Indeks Mouth-to-Feces & Deteksi Kanker Pencernaan

Peneliti Kembangkan Indeks "Mouth-to-Feces" untuk Bantu Deteksi Kanker Saluran Cerna Secara Non-Invasif
Keterkaitan antara kesehatan rongga mulut dan sistem pencernaan tubuh kini memasuki babak baru yang sangat menjanjikan. Sebuah studi ilmiah terbaru berhasil mengembangkan Mouth-to-Feces (M2F) Index, sebuah alat ukur berbasis biomarker mikrobioma yang dirancang untuk mendeteksi potensi kanker saluran cerna (gastrointestinal cancer) secara non-invasif melalui perbandingan bakteri di mulut dan feses.

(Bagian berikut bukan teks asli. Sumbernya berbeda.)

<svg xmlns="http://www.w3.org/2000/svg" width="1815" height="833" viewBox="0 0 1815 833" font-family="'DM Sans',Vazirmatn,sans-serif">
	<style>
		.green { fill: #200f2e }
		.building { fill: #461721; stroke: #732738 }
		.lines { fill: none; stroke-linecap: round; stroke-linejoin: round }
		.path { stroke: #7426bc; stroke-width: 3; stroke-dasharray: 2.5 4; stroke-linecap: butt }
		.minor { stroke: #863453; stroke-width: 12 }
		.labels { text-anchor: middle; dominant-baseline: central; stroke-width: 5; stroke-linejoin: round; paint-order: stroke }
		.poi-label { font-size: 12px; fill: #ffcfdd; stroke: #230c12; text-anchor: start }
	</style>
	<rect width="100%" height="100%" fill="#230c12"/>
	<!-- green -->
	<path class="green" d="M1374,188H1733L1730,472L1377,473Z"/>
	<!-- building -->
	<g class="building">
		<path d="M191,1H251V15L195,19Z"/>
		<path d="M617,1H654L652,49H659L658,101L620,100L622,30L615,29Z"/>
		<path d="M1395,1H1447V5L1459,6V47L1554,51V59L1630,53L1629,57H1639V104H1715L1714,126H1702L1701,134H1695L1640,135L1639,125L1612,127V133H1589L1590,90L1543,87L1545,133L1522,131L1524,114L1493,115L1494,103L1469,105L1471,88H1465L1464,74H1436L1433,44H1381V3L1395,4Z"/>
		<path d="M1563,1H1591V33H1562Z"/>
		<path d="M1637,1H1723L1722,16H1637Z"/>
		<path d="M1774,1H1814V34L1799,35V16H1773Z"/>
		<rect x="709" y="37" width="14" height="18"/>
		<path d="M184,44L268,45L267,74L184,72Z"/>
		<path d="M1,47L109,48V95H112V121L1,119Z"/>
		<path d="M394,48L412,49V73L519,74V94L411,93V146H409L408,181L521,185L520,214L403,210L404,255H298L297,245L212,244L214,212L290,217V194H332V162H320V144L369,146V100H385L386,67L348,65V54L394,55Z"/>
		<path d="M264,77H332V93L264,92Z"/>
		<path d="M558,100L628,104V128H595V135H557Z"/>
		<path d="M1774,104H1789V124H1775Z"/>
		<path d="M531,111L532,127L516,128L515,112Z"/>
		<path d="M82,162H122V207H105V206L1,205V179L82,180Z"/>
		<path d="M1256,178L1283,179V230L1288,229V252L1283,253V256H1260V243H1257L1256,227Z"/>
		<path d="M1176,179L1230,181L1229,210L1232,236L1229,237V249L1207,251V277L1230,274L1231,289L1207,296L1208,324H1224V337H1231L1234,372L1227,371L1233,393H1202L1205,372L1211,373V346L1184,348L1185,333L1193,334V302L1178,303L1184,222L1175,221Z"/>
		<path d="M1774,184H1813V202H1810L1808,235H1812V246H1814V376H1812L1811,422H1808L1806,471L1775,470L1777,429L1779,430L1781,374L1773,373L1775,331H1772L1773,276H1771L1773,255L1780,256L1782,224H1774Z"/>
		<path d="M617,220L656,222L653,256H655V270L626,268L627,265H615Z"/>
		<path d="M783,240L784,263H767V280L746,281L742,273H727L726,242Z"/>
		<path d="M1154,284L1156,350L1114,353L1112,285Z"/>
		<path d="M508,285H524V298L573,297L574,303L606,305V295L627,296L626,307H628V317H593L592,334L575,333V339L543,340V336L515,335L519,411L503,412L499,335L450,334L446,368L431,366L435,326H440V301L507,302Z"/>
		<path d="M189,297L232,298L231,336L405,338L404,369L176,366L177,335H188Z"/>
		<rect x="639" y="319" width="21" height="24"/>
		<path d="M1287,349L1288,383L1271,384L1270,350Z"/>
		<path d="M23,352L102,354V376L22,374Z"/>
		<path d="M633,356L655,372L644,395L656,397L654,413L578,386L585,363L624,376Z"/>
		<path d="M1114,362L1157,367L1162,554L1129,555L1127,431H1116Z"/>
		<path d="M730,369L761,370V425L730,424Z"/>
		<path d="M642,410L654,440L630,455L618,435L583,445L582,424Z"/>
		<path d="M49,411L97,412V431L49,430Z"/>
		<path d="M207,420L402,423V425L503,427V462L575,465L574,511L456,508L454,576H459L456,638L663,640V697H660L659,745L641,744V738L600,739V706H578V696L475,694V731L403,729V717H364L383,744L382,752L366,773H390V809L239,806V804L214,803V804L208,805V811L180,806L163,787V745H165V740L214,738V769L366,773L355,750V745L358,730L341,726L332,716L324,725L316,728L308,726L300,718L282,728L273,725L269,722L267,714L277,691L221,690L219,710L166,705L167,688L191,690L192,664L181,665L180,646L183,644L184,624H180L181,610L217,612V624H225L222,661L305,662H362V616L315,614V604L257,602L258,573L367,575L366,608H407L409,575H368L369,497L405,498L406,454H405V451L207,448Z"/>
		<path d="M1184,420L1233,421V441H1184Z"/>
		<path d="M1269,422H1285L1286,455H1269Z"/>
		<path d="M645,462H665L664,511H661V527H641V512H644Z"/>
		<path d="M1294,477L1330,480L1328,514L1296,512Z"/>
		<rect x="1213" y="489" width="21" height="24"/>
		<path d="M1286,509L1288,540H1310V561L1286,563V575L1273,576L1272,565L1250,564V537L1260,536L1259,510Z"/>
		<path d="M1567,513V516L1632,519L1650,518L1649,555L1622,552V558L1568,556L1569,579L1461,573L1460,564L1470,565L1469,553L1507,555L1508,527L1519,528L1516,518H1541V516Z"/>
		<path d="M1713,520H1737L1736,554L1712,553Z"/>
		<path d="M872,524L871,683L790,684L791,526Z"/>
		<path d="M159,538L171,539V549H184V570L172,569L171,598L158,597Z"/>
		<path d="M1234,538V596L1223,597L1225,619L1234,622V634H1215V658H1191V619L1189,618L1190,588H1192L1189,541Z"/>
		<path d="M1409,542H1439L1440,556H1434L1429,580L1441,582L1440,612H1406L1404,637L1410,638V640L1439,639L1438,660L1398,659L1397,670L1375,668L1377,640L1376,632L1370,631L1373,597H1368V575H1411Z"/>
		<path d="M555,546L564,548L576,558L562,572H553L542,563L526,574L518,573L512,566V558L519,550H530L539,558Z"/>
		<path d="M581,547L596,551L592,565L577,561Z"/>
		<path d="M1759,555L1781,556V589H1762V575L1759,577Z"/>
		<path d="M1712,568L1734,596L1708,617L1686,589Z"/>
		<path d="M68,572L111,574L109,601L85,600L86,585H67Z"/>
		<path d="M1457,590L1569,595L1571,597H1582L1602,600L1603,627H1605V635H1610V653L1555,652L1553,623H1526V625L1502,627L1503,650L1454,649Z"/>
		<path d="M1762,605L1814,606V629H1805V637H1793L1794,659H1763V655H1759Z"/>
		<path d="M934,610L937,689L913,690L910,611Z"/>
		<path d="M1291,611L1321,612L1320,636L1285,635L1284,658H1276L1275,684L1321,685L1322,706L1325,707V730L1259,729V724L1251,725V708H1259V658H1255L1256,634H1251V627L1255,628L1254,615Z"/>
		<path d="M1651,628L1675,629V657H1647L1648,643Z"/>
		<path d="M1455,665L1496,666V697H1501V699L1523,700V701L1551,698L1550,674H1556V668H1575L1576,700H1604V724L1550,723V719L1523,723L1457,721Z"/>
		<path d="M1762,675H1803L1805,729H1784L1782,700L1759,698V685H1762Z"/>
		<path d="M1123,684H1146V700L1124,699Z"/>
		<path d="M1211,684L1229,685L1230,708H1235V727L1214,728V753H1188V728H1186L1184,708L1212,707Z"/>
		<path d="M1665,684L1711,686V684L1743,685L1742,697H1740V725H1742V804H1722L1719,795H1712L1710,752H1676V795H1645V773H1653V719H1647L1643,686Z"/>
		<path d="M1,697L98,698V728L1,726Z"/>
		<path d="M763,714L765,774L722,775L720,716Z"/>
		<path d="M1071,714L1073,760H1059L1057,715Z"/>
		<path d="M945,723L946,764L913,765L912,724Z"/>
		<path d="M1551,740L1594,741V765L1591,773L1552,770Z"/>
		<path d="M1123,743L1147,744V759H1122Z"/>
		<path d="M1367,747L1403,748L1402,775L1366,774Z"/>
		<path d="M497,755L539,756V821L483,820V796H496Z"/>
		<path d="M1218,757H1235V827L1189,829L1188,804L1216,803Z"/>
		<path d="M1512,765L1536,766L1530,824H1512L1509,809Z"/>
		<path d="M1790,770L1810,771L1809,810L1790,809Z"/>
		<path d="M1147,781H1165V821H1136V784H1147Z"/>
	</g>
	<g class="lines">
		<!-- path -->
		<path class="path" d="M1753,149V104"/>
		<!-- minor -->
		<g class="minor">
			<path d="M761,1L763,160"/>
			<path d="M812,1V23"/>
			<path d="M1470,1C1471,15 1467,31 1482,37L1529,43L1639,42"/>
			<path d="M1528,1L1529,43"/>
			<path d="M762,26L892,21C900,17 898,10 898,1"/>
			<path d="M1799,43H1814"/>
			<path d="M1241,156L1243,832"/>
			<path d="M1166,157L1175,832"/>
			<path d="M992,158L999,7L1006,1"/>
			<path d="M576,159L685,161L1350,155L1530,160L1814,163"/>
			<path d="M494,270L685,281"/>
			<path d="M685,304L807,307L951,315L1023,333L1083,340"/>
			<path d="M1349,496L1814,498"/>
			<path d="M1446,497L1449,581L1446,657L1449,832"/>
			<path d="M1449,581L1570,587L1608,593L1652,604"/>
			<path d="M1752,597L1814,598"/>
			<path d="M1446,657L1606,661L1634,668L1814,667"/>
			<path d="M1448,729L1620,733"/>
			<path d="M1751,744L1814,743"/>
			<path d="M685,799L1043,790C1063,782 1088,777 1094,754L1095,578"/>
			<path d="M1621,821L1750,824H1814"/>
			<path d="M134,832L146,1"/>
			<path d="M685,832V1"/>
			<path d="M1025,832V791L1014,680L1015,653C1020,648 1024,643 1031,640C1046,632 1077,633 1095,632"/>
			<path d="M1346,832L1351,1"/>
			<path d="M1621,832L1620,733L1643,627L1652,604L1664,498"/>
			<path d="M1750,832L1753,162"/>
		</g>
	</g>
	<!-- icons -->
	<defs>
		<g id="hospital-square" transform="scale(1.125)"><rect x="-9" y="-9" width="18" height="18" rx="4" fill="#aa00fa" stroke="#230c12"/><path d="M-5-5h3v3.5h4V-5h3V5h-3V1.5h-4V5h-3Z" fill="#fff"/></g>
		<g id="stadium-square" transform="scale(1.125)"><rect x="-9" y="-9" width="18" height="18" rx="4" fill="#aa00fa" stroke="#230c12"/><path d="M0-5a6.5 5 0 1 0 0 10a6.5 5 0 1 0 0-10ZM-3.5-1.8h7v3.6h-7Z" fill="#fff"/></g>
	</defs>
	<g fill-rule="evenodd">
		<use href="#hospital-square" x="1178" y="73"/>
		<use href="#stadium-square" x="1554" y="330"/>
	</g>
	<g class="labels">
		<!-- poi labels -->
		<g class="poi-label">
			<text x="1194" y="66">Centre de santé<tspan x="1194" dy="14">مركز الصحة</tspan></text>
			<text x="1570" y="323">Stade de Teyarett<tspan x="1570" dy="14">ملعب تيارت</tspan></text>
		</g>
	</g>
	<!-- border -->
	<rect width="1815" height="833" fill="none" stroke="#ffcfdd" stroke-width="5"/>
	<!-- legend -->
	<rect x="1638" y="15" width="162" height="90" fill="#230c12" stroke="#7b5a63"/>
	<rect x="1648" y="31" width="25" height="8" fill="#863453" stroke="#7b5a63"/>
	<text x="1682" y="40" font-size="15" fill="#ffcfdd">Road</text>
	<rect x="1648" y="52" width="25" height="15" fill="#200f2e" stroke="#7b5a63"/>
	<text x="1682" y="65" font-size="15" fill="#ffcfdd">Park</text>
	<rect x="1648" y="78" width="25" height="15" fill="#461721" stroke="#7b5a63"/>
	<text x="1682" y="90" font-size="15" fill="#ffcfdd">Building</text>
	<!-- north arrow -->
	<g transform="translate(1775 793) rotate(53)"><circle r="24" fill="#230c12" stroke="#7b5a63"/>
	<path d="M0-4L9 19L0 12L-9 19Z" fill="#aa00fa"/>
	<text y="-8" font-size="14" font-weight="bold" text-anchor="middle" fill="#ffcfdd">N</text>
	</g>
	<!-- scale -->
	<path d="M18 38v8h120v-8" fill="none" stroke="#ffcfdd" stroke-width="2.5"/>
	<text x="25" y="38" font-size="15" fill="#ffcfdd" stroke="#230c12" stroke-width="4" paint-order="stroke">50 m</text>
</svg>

Terobosan ini memperkuat fakta medis bahwa kondisi mikrobioma mulut bukan sekadar cerminan kesehatan gigi, melainkan juga indikator penting bagi kesehatan sistemik dan organ dalam tubuh.

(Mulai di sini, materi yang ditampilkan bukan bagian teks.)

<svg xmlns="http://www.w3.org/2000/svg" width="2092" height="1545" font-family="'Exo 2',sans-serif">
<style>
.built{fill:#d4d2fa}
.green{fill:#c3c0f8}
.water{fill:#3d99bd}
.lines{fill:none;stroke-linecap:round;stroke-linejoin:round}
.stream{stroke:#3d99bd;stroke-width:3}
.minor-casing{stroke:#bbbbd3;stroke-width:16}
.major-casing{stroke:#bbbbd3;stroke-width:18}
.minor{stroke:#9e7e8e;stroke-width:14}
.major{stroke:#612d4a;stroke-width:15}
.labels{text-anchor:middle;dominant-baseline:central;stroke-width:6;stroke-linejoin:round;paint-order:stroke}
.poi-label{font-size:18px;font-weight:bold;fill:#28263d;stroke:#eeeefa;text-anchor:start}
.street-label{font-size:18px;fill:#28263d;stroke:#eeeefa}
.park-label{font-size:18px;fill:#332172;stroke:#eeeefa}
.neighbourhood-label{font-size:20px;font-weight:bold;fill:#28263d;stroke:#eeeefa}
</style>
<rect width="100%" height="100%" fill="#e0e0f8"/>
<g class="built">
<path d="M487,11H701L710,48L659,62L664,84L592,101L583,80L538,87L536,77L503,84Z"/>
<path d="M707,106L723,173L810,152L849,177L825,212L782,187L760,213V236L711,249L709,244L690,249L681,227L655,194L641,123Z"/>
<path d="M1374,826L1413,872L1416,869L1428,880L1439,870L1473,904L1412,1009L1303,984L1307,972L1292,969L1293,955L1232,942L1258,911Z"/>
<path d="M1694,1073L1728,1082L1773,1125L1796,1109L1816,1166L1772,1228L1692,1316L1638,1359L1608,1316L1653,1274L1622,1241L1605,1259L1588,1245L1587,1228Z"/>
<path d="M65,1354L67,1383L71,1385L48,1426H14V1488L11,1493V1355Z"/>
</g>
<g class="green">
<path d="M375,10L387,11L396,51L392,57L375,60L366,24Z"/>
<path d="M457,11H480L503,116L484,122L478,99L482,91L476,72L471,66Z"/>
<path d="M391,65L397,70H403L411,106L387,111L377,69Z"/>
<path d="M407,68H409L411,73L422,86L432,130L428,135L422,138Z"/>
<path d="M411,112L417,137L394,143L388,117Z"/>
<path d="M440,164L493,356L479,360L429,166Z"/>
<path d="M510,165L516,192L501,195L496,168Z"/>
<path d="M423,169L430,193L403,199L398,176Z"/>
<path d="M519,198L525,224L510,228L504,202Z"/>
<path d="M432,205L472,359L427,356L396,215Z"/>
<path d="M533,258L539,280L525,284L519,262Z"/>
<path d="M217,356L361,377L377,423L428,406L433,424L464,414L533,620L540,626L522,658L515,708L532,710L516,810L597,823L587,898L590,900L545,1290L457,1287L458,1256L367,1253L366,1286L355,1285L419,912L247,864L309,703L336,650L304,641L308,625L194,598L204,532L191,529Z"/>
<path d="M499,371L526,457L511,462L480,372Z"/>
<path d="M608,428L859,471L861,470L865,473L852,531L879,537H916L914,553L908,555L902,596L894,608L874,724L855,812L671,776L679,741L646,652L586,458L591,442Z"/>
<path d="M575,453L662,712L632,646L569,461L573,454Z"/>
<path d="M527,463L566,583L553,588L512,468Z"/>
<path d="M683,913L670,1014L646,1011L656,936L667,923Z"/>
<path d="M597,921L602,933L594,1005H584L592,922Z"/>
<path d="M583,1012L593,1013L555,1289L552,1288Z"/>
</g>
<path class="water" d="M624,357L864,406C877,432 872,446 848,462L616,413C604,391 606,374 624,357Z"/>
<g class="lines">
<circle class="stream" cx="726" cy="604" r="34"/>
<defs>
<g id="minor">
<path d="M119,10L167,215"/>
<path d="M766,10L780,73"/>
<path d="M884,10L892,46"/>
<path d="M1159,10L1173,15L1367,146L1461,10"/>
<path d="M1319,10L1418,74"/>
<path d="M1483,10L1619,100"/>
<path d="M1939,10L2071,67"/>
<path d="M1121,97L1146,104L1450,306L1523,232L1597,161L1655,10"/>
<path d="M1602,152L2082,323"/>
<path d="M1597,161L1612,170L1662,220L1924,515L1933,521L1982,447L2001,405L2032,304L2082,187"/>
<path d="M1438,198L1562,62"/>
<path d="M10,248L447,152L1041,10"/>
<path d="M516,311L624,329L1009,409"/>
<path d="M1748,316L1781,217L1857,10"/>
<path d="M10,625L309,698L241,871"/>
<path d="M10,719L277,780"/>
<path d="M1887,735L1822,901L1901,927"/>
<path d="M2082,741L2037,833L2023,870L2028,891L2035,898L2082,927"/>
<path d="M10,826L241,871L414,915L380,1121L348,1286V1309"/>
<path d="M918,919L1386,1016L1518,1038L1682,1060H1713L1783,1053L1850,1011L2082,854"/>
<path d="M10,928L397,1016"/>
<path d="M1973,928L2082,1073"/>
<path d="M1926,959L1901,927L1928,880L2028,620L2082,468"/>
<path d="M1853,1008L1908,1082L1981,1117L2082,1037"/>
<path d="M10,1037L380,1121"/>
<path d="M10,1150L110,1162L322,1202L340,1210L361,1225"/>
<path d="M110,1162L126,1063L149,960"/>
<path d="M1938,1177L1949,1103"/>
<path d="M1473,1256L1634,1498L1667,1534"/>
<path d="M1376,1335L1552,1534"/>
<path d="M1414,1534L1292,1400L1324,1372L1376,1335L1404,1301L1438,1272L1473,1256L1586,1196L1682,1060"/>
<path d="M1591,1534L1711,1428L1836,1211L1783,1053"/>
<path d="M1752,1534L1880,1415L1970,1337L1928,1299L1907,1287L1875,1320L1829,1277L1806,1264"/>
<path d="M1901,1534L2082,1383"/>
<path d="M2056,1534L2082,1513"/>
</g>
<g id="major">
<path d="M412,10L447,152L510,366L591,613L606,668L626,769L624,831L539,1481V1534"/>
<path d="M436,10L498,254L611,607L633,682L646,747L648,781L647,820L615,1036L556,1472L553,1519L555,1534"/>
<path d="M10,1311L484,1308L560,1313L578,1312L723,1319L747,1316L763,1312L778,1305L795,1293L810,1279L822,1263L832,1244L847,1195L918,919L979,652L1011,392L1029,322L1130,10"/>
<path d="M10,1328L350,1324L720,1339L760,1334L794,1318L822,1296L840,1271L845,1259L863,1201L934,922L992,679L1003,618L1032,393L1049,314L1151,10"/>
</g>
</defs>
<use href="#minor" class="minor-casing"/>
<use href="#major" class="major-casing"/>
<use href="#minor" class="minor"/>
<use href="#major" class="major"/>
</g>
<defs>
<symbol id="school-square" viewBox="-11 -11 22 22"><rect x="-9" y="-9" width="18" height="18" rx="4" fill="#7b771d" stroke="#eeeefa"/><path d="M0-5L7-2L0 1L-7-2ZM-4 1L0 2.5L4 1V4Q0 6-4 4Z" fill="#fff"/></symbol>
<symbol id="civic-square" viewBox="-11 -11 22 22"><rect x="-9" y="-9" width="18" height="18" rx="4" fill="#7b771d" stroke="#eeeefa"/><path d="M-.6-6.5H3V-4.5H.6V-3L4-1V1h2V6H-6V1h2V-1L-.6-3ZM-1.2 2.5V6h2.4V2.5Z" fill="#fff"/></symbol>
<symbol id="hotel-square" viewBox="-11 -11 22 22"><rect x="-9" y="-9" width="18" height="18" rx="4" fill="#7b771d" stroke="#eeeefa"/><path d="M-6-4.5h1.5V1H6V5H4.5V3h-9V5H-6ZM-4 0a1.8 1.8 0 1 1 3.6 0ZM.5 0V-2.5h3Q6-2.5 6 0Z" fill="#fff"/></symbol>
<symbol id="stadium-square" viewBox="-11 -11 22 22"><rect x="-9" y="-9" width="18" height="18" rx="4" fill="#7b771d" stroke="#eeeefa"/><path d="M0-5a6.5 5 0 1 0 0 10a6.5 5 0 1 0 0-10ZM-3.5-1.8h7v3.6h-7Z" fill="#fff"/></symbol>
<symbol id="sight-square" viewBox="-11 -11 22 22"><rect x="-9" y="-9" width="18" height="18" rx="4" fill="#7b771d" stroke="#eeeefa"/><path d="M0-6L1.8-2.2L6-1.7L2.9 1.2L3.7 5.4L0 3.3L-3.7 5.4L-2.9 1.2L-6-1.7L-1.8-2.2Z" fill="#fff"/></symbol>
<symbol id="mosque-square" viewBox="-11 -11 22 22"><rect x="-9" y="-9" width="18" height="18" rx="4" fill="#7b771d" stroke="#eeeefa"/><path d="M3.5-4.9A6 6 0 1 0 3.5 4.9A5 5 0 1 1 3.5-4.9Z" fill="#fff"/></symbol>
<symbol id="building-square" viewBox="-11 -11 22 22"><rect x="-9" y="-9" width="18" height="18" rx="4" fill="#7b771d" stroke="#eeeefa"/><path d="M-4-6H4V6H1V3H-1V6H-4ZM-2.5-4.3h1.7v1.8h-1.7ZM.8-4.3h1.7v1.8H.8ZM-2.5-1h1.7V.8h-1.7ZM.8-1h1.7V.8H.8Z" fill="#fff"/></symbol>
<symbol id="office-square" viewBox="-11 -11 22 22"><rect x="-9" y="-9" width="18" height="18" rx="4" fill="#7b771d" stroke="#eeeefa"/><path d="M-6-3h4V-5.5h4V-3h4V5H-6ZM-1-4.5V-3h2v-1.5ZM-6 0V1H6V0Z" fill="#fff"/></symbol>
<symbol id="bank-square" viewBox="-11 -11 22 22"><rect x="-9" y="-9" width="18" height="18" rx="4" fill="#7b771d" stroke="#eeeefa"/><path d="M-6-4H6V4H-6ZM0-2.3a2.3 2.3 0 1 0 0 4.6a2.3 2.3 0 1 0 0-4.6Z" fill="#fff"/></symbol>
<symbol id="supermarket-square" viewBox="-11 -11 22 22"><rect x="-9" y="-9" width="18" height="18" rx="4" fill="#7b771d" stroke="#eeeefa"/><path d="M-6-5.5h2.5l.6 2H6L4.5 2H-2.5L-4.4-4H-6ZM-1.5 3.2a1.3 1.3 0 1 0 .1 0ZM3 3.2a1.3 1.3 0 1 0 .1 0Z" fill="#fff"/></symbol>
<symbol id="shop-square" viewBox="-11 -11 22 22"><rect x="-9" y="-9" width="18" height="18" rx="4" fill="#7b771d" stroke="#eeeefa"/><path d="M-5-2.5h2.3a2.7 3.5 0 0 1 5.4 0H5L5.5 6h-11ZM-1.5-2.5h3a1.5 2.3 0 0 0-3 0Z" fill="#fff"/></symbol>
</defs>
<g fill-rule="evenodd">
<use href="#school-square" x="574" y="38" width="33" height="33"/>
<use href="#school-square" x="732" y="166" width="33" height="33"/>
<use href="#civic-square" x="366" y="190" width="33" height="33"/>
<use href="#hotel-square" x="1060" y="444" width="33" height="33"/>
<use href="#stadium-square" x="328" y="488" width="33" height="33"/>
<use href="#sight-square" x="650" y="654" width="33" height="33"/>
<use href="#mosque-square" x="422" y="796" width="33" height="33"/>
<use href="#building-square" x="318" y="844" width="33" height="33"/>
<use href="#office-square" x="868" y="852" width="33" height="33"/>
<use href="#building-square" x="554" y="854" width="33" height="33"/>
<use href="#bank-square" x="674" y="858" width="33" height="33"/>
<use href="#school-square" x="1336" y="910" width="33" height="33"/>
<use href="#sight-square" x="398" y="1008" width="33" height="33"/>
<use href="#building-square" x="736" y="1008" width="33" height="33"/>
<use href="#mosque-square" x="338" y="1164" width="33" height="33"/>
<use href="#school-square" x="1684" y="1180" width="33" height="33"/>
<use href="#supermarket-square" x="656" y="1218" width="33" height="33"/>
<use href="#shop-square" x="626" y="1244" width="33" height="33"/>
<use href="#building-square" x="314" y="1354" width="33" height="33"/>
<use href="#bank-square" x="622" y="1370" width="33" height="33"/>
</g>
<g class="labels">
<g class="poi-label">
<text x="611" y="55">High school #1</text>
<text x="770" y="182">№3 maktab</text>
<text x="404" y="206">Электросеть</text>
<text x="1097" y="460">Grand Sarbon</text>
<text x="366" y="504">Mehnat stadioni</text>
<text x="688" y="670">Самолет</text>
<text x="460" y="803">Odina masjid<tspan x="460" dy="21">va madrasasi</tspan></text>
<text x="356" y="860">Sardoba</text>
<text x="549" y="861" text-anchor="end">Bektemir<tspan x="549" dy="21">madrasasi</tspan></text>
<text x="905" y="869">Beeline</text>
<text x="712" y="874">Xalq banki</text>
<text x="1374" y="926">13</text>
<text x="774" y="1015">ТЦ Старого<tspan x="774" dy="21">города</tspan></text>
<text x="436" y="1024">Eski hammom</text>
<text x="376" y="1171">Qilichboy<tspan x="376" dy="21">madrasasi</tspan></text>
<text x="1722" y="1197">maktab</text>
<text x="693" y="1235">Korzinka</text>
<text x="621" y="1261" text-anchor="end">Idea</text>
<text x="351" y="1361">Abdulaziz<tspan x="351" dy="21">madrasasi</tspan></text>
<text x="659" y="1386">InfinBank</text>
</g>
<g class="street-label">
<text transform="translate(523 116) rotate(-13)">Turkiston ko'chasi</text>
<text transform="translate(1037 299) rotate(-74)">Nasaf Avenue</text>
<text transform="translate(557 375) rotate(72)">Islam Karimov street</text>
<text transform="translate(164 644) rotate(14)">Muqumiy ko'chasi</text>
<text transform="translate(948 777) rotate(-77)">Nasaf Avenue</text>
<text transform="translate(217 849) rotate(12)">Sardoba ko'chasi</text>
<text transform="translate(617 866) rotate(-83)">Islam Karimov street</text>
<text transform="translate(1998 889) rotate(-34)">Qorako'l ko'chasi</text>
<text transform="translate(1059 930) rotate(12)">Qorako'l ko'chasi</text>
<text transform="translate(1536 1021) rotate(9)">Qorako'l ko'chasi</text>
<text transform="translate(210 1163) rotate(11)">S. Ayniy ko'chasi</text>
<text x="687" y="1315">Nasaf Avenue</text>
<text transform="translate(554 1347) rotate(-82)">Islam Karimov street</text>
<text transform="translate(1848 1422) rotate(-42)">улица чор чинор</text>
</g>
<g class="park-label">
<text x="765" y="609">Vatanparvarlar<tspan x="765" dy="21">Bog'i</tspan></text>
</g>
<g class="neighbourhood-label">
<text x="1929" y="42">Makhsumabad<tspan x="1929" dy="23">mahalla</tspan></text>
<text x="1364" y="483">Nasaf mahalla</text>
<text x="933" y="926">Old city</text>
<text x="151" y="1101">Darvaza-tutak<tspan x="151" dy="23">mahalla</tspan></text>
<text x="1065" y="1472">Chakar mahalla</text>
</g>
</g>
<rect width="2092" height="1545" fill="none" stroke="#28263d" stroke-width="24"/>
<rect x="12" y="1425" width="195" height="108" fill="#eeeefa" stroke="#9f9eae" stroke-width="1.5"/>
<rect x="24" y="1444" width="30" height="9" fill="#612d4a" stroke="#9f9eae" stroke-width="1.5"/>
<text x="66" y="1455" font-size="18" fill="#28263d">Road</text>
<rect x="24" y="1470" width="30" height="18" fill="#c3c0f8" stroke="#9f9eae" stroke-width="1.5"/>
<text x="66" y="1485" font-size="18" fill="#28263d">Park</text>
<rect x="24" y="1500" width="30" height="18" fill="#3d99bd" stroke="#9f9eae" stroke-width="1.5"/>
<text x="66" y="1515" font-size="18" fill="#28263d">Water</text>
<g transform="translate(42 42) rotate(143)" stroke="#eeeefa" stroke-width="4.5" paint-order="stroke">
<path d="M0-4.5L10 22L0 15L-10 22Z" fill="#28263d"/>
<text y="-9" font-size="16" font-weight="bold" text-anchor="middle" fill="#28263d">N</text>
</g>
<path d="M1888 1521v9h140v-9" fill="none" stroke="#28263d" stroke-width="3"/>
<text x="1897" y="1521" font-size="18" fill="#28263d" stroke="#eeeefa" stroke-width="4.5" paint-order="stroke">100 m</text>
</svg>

Pentingnya Deteksi Dini Kanker Saluran Cerna
Kanker saluran cerna — termasuk kanker lambung, kolorektal, dan pankreas — merupakan salah satu penyebab kematian tertinggi akibat kanker di dunia. Salah satu tantangan terbesar dalam penanganan kanker ini adalah keterlambatan diagnosis. Sering kali, penyakit baru terdeteksi pada stadium lanjut karena metode pemeriksaan standar (seperti endoskopi atau kolonoskopi) bersifat invasif dan membutuhkan biaya yang tidak sedikit.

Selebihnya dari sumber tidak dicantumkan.